Mit Award prämiertes Shuttle-System
Das Herz der Anlage sind fünf ausgewachsene ABB-Roboter in einer Reihe, die durch ein flexibel agierendes Transportsystem verbunden sind, in dem die Werkstücke je nach Größe mit bis zu vier frei programmierbaren Shuttles gespannt und bewegt werden. Dieses umlaufende Shuttle-System wurde, nebenbei erwähnt, im Jahr 2019 mit dem Innovationspreis „German Innovation Award“ ausgezeichnet. In enger Taktung mit Werkstückabständen von unter zwei Sekunden werden Möbelteile durch die Roboter mit Bohrungen, Nuten und Beschlägen versehen. Und das im fliegenden Wechsel in Losgröße eins. Auf einer zwei Meter hohen Seitenwand eines Hochschranks kann so unmittelbar im Anschluss der Einlegeboden eines Regals mit nur 15 x 20 Zentimetern folgen. Und zwar ohne Rüstzeit. „Als wir unsere Pläne für eine solche Zelle erstmals diskutiert haben, hieß es schnell: Lasst es bleiben, mit Robotern lässt sich das nicht in ausreichender Präzision erledigen“, erinnert sich Geschäftsführer Achim Gauß, bei der Zimmer Group verantwortlich für die Bereiche Technik und Vertrieb. „Und das war zunächst auch so. Wir mussten sehr viel in Hardware und in Software investieren“, berichtet Gauß weiter.

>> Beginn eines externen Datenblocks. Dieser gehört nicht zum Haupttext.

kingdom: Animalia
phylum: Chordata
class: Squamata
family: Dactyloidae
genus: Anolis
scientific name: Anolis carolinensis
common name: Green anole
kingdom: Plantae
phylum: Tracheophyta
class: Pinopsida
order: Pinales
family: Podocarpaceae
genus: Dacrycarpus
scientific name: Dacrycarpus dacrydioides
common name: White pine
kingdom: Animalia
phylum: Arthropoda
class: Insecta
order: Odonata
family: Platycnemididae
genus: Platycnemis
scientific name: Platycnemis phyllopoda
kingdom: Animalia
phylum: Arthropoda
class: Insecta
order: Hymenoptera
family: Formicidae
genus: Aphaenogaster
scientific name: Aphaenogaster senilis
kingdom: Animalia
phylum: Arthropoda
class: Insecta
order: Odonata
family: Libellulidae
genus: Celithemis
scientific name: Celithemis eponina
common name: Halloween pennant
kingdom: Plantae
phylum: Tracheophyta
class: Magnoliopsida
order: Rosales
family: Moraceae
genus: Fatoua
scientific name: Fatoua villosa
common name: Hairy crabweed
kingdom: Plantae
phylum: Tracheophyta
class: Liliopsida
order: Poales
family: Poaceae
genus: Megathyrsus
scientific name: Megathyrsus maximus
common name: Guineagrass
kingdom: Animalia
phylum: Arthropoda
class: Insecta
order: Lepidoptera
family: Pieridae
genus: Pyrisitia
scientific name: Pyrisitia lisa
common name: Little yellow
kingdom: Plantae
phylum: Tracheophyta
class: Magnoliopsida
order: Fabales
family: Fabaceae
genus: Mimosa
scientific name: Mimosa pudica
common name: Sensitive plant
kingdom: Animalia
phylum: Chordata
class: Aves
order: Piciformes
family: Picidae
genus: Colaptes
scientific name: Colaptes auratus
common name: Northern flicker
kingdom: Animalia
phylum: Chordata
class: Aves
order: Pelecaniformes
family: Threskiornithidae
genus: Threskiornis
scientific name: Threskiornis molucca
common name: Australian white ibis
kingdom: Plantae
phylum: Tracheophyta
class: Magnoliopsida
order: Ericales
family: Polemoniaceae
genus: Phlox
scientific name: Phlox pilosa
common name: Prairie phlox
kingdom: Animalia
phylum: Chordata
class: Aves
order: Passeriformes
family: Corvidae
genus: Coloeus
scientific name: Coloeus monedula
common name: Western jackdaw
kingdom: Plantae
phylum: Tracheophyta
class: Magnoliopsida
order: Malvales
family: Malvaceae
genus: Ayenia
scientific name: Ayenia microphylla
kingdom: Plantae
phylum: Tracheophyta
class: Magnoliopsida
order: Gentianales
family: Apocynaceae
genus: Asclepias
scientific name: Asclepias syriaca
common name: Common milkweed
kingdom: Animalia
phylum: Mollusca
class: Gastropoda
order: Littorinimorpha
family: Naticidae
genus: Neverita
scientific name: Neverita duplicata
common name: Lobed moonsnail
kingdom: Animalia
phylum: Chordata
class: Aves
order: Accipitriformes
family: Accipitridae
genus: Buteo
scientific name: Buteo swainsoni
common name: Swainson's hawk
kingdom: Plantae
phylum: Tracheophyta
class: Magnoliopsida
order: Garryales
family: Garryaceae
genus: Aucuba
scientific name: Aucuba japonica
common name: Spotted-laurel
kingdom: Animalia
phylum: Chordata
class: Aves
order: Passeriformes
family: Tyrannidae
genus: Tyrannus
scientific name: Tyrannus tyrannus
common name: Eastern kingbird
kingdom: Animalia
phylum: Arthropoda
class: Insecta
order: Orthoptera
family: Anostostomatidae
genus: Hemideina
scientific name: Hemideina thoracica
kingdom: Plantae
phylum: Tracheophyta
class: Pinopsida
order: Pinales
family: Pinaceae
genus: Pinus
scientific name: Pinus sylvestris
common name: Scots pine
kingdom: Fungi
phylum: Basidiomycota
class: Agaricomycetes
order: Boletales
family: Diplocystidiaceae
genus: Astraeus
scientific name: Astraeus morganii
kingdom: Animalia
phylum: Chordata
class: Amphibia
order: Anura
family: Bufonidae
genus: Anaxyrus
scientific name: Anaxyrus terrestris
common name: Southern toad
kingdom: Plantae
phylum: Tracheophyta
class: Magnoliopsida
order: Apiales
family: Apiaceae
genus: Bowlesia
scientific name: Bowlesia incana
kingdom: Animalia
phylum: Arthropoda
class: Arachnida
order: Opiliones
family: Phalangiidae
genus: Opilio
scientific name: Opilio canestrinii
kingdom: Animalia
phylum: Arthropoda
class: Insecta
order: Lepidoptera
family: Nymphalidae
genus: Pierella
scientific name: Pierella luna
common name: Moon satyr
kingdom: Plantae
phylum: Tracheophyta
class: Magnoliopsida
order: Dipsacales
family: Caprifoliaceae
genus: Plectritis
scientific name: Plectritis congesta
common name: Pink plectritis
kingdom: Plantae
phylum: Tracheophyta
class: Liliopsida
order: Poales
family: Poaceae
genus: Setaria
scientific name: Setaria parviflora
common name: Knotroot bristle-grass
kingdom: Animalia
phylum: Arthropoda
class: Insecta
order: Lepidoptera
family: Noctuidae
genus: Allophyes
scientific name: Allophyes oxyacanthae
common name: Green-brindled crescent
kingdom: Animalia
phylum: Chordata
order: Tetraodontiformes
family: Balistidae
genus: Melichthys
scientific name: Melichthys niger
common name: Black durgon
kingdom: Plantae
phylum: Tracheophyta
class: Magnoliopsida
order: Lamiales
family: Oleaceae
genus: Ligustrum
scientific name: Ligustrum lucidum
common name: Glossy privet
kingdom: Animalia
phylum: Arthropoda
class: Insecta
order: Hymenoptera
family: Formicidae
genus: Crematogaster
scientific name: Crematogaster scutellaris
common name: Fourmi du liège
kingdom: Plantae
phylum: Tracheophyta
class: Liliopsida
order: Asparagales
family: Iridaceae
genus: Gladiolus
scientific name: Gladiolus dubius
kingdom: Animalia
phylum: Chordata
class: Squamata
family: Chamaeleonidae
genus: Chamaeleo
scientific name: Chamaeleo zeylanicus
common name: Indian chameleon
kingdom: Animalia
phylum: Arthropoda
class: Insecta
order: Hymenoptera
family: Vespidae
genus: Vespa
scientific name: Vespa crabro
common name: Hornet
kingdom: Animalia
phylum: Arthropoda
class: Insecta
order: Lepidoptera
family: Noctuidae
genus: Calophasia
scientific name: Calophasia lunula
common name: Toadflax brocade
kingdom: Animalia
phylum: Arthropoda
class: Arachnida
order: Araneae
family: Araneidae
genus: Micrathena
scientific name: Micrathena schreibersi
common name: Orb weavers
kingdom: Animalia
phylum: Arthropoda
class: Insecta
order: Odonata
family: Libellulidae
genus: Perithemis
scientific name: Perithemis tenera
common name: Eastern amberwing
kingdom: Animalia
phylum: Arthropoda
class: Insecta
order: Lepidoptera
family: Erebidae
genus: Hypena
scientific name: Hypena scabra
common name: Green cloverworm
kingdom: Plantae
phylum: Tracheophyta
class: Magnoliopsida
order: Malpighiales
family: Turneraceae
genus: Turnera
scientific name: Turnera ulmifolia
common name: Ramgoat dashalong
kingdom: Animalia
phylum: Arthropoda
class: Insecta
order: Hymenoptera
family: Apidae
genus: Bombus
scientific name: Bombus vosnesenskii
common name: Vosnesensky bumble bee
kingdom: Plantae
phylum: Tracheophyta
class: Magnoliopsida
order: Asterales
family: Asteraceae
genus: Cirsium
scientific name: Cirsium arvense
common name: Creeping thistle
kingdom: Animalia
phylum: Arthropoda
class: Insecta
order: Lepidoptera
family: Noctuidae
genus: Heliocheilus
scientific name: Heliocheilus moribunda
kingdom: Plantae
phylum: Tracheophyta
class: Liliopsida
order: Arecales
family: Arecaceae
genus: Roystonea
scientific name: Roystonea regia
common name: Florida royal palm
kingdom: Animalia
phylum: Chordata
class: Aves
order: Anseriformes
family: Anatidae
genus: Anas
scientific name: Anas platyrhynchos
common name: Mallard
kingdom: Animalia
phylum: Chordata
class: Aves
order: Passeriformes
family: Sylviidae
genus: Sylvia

Genauigkeit von zwei Zehntel Millimeter
Das Besondere an dieser Roboterlösung, für die sich die Zimmer Group auch aus dem eigenen Fundus an Greifern und Werkzeugwechslern bedient, ist die Bohrbearbeitung, die durch ABB-Industrieroboter erfolgt und die Möbelteile mit einer Genauigkeit von zwei Zehntel Millimetern in Stückzahl eins am Roboter bearbeiten kann. Hierzu kam ein selbstentwickelter Kompensationsalgorithmus, basierend auf einer Laser-Trackermessung der Roboter im Bearbeitungsbereich zum Einsatz. Die Hürde der Genauigkeit war auch einer der Knackpunkte im gesamten Prozess: Die einzelnen Möbelteile werden durch einen Beschickungsroboter in die Shuttles gespannt und anschließend in Abmessungen und Lage vermessen. In einer Aufspannung werden die Teile dann an den verschiedenen Bearbeitungsstationen entlanggeführt und abschließend durch den Entladeroboter aus den Shuttles entnommen. So stellt man sicher, dass keine Genauigkeitsverluste durch das Umspannen entstehen.
„Um so eine komplexe Anlage während der Planung, aber auch später im Betrieb zuverlässig organisieren zu können, braucht man eine hundertprozentige Echtzeitsimulation“, führt Achim Gauß aus. Ein solcher digitaler Zwilling mache die Anlage hochflexibel, aber auch spannend für die Arbeitsvorbereitung und für die Planung beim Kunden. „Wir haben in diesem Projekt sehr viel gelernt und haben dieses Know-how mit dem digitalen Zwilling auf all unsere Komponenten übertragen können“, zieht Gauß das Resümee.
Industrie 4.0 konsequent umgesetzt
Mithilfe des digitalen Zwillings im HIL-System (Hardware in the Loop) lässt sich die Zelle virtuell aufbauen, um die Anlagenleistung und Funktionalität schon vor der Realisierung überprüfen zu können. Damit setzt die Roboterbearbeitungszelle der Zimmer Group die Ansätze der Industrie 4.0 konsequent um.